In it’s most basic occurrence, harmony is the result of two or more pitches played at the same time. Usually when thinking of harmony we think of sounds that are pleasing to the ears, however, anyone who has played two adjacent notes on the piano at the same time knows that not all harmony sounds pleasant. In music theory we use the terms Consonance and Dissonance to describe sounds that are “pleasing” or “displeasing,” however, pleasing and displeasing often depend on context while consonance and dissonance are empirical terms.

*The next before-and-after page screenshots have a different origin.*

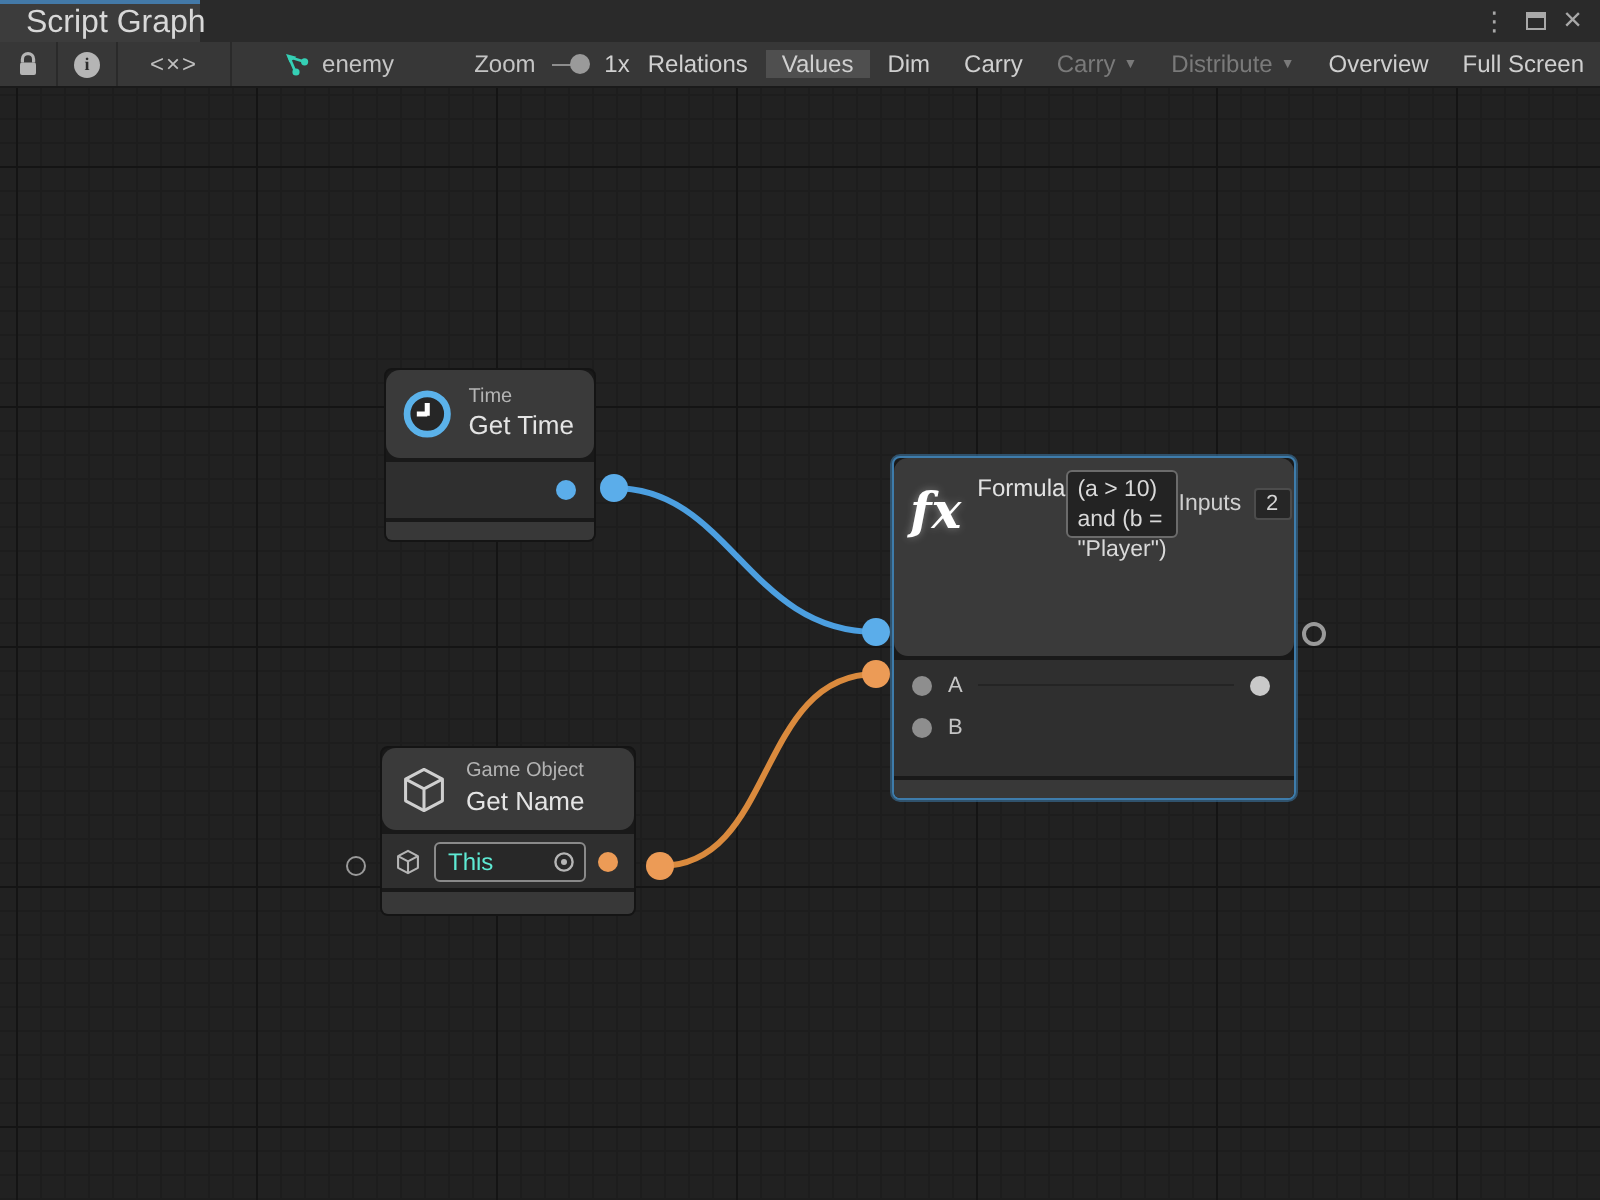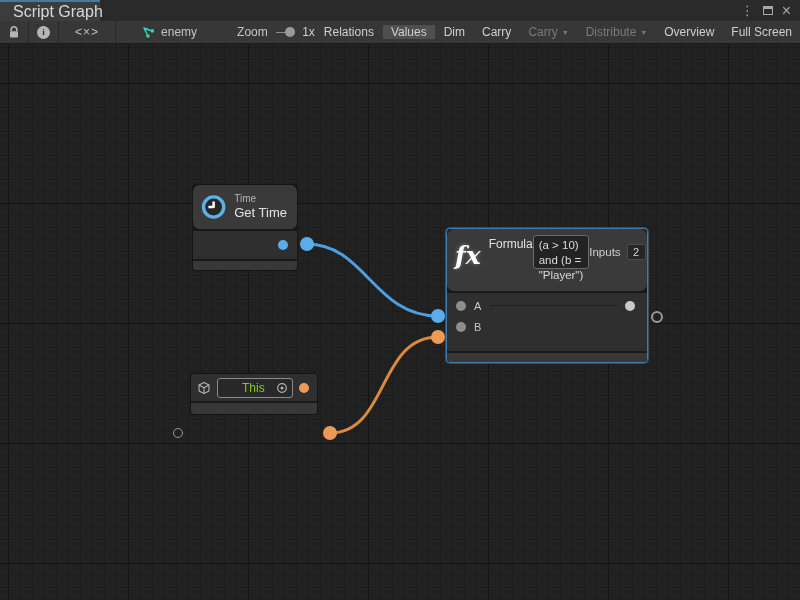--- a/index.html
+++ b/index.html
@@ -64,40 +64,40 @@
   .ring { position:absolute; border-radius:50%; background:transparent; }
 
   
   .node-time { left:192px; top:140px; width:106px; }
   .node-time .node-header { height:44px; }
   .node-time .node-body { height:28px; display:flex; align-items:center; justify-content:flex-end; padding-right:9px; }
   .node-time .node-footer { height:9px; }
 
   
   .node-formula { left:446px; top:184px; width:202px; }
-  .node-formula .node-header { height:62px; align-items:flex-start; padding:6px 8px; }
+  .node-formula .node-header { height:99px; align-items:flex-start; padding:6px 8px; }
   .fx-glyph { font-family:"DejaVu Serif", serif; font-style:italic; font-weight:bold; font-size:25px; color:#ffffff; width:34px; text-align:center; margin-top:6px; text-shadow:0 0 4px rgba(255,255,255,.35); }
   .formula-col { flex:1; display:flex; flex-direction:row; }
   .formula-title { font-size:12px; color:#e2e2e2; margin:2px 0 3px 0; }
   .formula-field { background:#232323; border:1px solid #6b6b6b; border-radius:3px; padding:2px 5px; font-size:11.5px; color:#d9d9d9; line-height:1.3; white-space:pre-wrap; height:34px; }
   .inputs-row { display:flex; align-items:center; gap:6px; margin-top:0; }
   .inputs-label { font-size:11.5px; color:#cfcfcf; }
   .inputs-box { min-width:19px; height:16px; background:#262626; border:1px solid #4c4c4c; border-radius:2px; color:#d5d5d5; font-size:11px; text-align:center; line-height:15px; padding:0 3px; }
   .node-formula .node-body { height:58px; padding-top:2px; }
   .port-row { height:21px; display:flex; align-items:center; gap:8px; padding:0 12px 0 9px; }
   .port-label { font-size:11px; color:#c5c5c5; }
   .relation-line { flex:1; height:1px; background:#242424; }
 
   
   .node-go { left:190px; top:329px; width:128px; }
   .node-go .node-header { height:41px; }
   .node-go .node-body { height:27px; display:flex; align-items:center; gap:6px; padding:0 8px 0 6px; }
   .node-go .node-footer { height:11px; }
   .obj-field { flex:1; height:20px; background:#282828; border:1px solid #8a8a8a; border-radius:3px; display:flex; align-items:center; padding:0 4px 0 6px; gap:4px; }
-  .obj-field-text { flex:1; font-size:12px; color:#84cc16;margin-left:18px; }
+  .obj-field-text { flex:1; font-size:12px; color:#5eead4; }
 </style>
 </head>
 <body>
 
 <div class="window">
 
   <div class="tabbar">
     <div class="tab">
       <svg width="12" height="11" viewBox="0 0 12 11">
         <rect x="4" y="0.5" width="4" height="3.5" fill="#b5b5b5"></rect>
@@ -233,20 +233,30 @@
         </div>
         <div class="port-row">
           <span class="port-dot dot-gray"></span>
           <span class="port-label">B</span>
         </div>
       </div>
       <div class="node-footer" style="height:9px;"></div>
     </div>
 
     <div class="node node-go">
+      <div class="node-header">
+        <svg width="26" height="26" viewBox="0 0 24 24" fill="none" stroke="#cfcfcf" stroke-width="1.4" stroke-linejoin="round">
+          <path d="M12 2.5 L20.5 7 V17 L12 21.5 L3.5 17 V7 Z"></path>
+          <path d="M3.5 7 L12 11.5 L20.5 7 M12 11.5 V21.5"></path>
+        </svg>
+        <div class="hdr-texts">
+          <span class="node-category">Game Object</span>
+          <span class="node-title">Get Name</span>
+        </div>
+      </div>
       <div class="node-body">
         <svg width="14" height="14" viewBox="0 0 24 24" fill="none" stroke="#b5b5b5" stroke-width="1.8" stroke-linejoin="round">
           <path d="M12 2.5 L20.5 7 V17 L12 21.5 L3.5 17 V7 Z"></path>
           <path d="M3.5 7 L12 11.5 L20.5 7 M12 11.5 V21.5"></path>
         </svg>
         <div class="obj-field">
           <span class="obj-field-text">This</span>
           <svg width="12" height="12" viewBox="0 0 12 12">
             <circle cx="6" cy="6" r="4.3" fill="none" stroke="#b5b5b5" stroke-width="1.2"></circle>
             <circle cx="6" cy="6" r="1.5" fill="#b5b5b5"></circle>

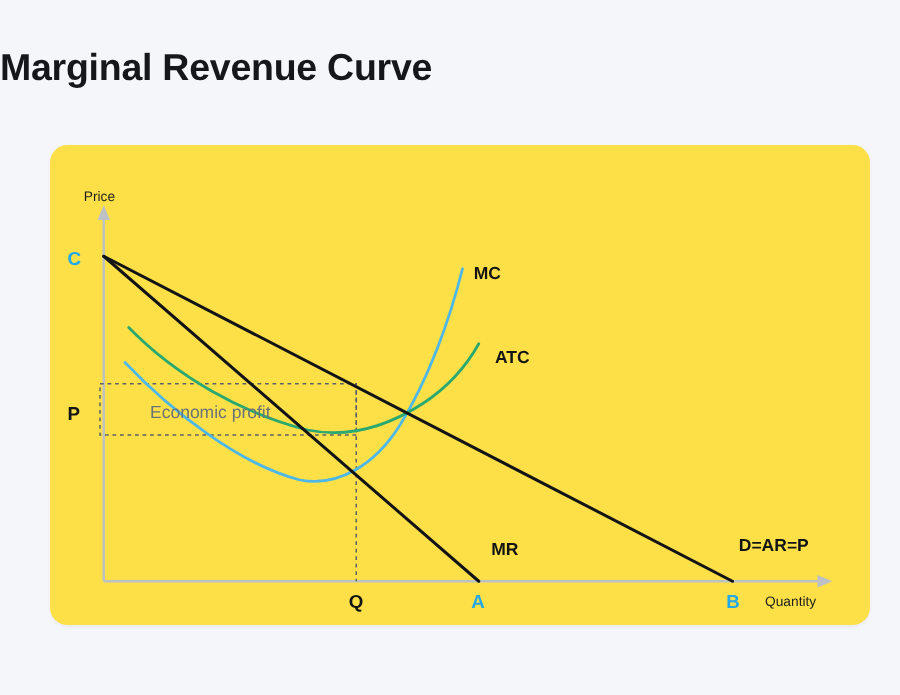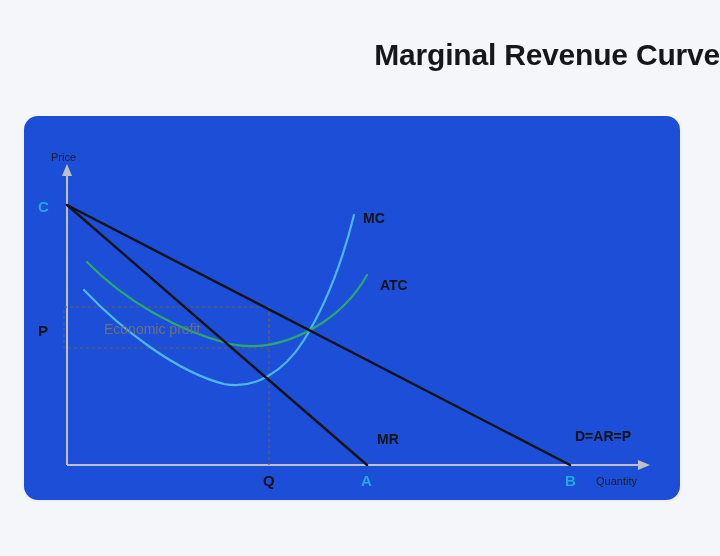--- a/index.html
+++ b/index.html
@@ -16,33 +16,33 @@
   .page {
     position: relative;
     width: 720px;
     height: 556px;
   }
   .page-title {
     position: absolute;
     top: 38px;
     left: 0;
     width: 720px;
-    text-align: right;
+    text-align: left;
     font-size: 30px;
     font-weight: bold;
     color: #15171a;
     letter-spacing: -0.2px;
   }
   .chart-card {
     position: absolute;
-    left: 24px;
+    left: 40px;
     top: 116px;
     width: 656px;
     height: 384px;
-    background: #1d4ed8;
+    background: #fde047;
     border-radius: 14px;
     box-shadow: 0 1px 3px rgba(20,30,50,0.05);
   }
   .chart-svg {
     position: absolute;
     left: 0;
     top: 0;
   }
   .axis-name {
     font-size: 11px;

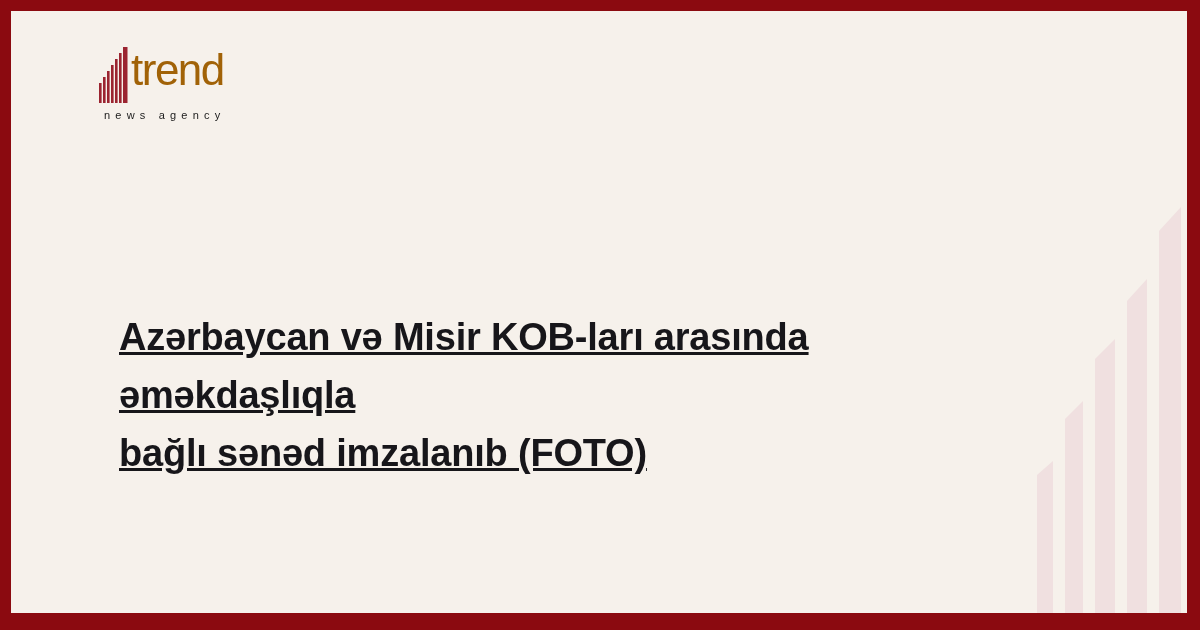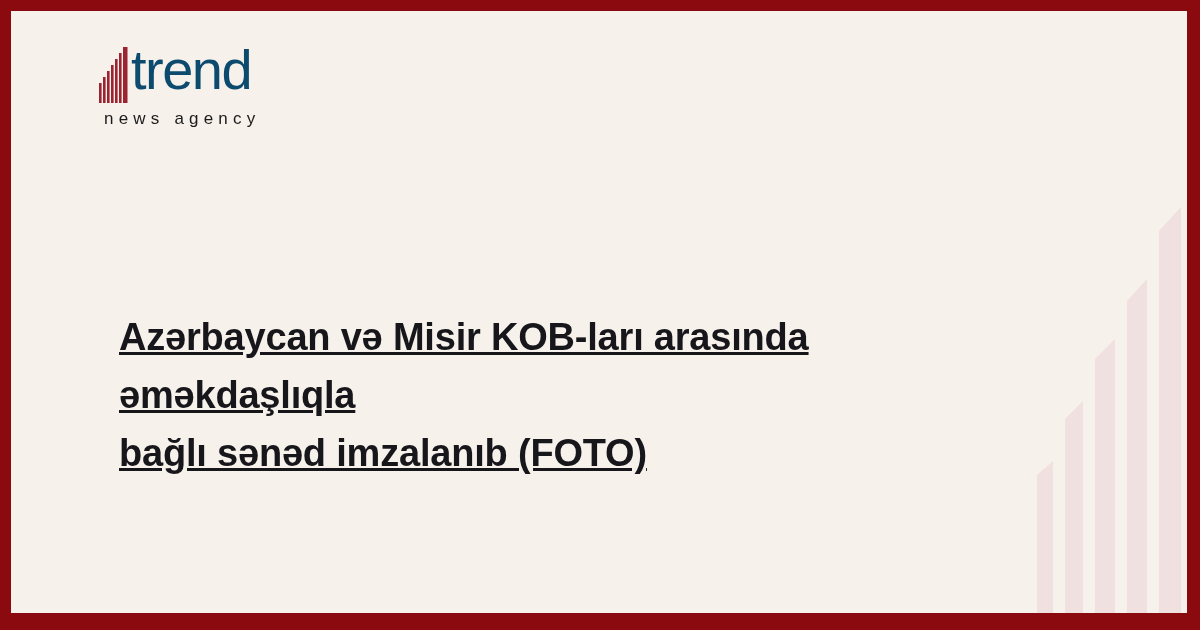--- a/index.html
+++ b/index.html
@@ -68,33 +68,33 @@
     position: absolute;
     left: 0;
     top: 0;
     display: block;
   }
   .logo-wordmark {
     position: absolute;
     left: 34px;
     top: -6px;
     font-family: "Liberation Sans", sans-serif;
-    font-size: 56px;
+    font-size: 44px;
     font-weight: 400;
     letter-spacing: -1.5px;
-    color: #0c4a6e;
+    color: #a16207;
     line-height: 62px;
     white-space: nowrap;
   }
   .logo-tagline {
     position: absolute;
     left: 7px;
     top: 64px;
     font-family: "Liberation Sans", sans-serif;
-    font-size: 17px;
+    font-size: 11px;
     font-weight: 400;
     letter-spacing: 5.2px;
     color: #1B1B1B;
     white-space: nowrap;
   }
 
   
   .headline {
     position: absolute;
     left: 108px;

Hopefully you remember from our last lesson that an interval is the distance between two notes. While we were primarily concerned with “horizontal” or melodic intervals in the previous lesson, today we’re about to look at “vertical” or harmonic intervals. Here are all of the harmonic intervals inside of an octave, grouped into consonant and dissonant intervals:

Consonant Intervals

Let’s take a closer look at consonant intervals

  • Minor 3rd (m3): 3 half steps
  • Major 3rd (M3): 4 half steps
  • Perfect 5th (P5): 7 half steps
  • Minor 6th (m6): 8 half steps
  • Major 6th (M6): 9 half steps
  • Perfect Octave (P8): 12 half steps

Dissonant Intervals

Note: the Perfect 4th is often treated as a consonant interval in popular music

Let’s take a closer look at dissonant intervals

  • Minor 2nd (m2): 1 half step
  • Major 2nd (M2): 2 half steps
  • Perfect 4th (P4): 5 half steps
  • Augmented 4th / Diminished 5th / Tritone (A4, d5, tt): 6 half steps
  • Minor 7th (m7): 10 half steps
  • Major 7th (M7): 11 half steps

Intervals are great for ear training and for composing 2 part harmonies or polyphonic lines, however, for most musicians since 1722 harmony means chords and chord progressions.